Re: Disallow UPDATE/DELETE on table with unpublished generated column as REPLICA IDENTITY

From: vignesh C <vignesh21(at)gmail(dot)com>
To: Shlok Kyal <shlok(dot)kyal(dot)oss(at)gmail(dot)com>
Cc: "Zhijie Hou (Fujitsu)" <houzj(dot)fnst(at)fujitsu(dot)com>, PostgreSQL-development <pgsql-hackers(at)postgresql(dot)org>, Amit Kapila <amit(dot)kapila16(at)gmail(dot)com>
Subject: Re: Disallow UPDATE/DELETE on table with unpublished generated column as REPLICA IDENTITY
Date: 2024-11-14 06:52:44
Message-ID: CALDaNm0=aKhjxNb9L9L1bCCQD+38JYGGtOZLm4QHjxAmLUg8uQ@mail.gmail.com
Views: Raw Message | Whole Thread | Download mbox | Resend email
Thread:
Lists: pgsql-hackers

On Wed, 13 Nov 2024 at 11:15, Shlok Kyal <shlok(dot)kyal(dot)oss(at)gmail(dot)com> wrote:
>
> Thanks for providing the comments.
>
> On Tue, 12 Nov 2024 at 12:52, Zhijie Hou (Fujitsu)
> <houzj(dot)fnst(at)fujitsu(dot)com> wrote:
> >
> > On Friday, November 8, 2024 7:06 PM Shlok Kyal <shlok(dot)kyal(dot)oss(at)gmail(dot)com> wrote:
> > >
> > > Hi Amit,
> > >
> > > On Thu, 7 Nov 2024 at 11:37, Amit Kapila <amit(dot)kapila16(at)gmail(dot)com> wrote:
> > > >
> > > > On Tue, Nov 5, 2024 at 12:53 PM Shlok Kyal <shlok(dot)kyal(dot)oss(at)gmail(dot)com>
> > > wrote:
> > > > >
> > > > > To avoid the issue, we can disallow UPDATE/DELETE on table with
> > > > > unpublished generated column as REPLICA IDENTITY. I have attached a
> > > > > patch for the same.
> > > > >
> > > >
> > > > +CREATE PUBLICATION pub_gencol FOR TABLE testpub_gencol; UPDATE
> > > > +testpub_gencol SET a = 100 WHERE a = 1;
> > > > +ERROR: cannot update table "testpub_gencol"
> > > > +DETAIL: Column list used by the publication does not cover the
> > > > replica identity.

################

Exercise objective: Reproduce the part of the mailing-list message between "From: vignesh C" and "providing the comments.", inclusive.

Record extracts:
################

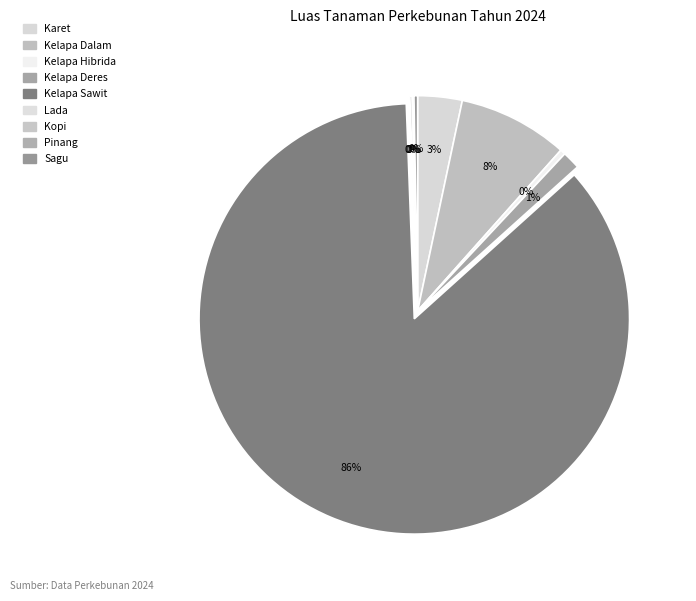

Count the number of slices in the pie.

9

################

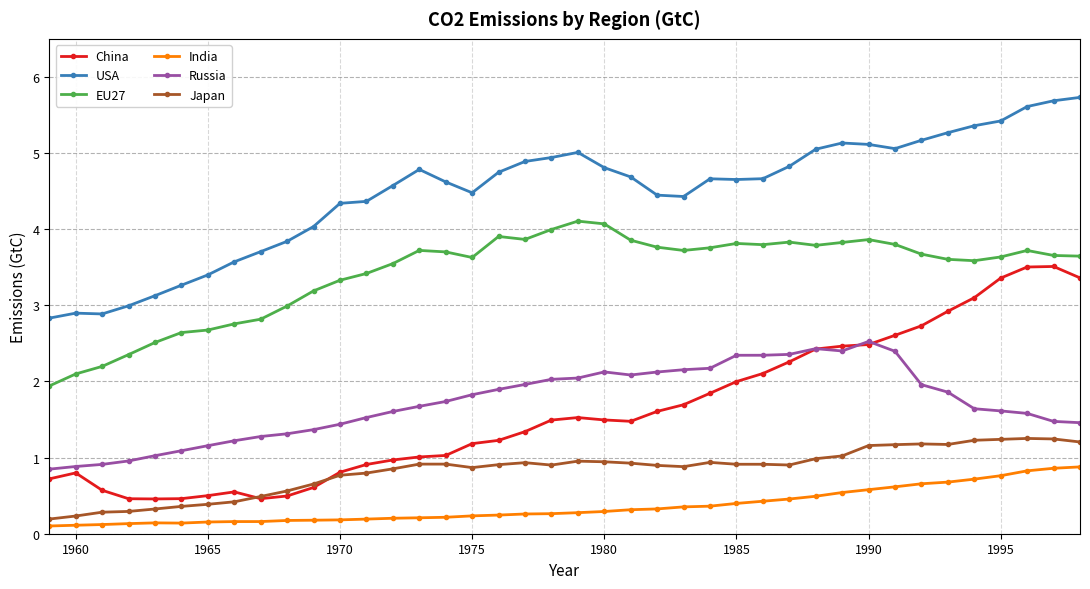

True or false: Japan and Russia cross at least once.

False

################

Written answer:
From: vignesh C <vignesh21(at)gmail(dot)com>
To: Shlok Kyal <shlok(dot)kyal(dot)oss(at)gmail(dot)com>
Cc: "Zhijie Hou (Fujitsu)" <houzj(dot)fnst(at)fujitsu(dot)com>, PostgreSQL-development <pgsql-hackers(at)postgresql(dot)org>, Amit Kapila <amit(dot)kapila16(at)gmail(dot)com>
Subject: Re: Disallow UPDATE/DELETE on table with unpublished generated column as REPLICA IDENTITY
Date: 2024-11-14 06:52:44
Message-ID: CALDaNm0=aKhjxNb9L9L1bCCQD+38JYGGtOZLm4QHjxAmLUg8uQ@mail.gmail.com
Views: Raw Message | Whole Thread | Download mbox | Resend email
Thread:
Lists: pgsql-hackers

On Wed, 13 Nov 2024 at 11:15, Shlok Kyal <shlok(dot)kyal(dot)oss(at)gmail(dot)com> wrote:
>
> Thanks for providing the comments.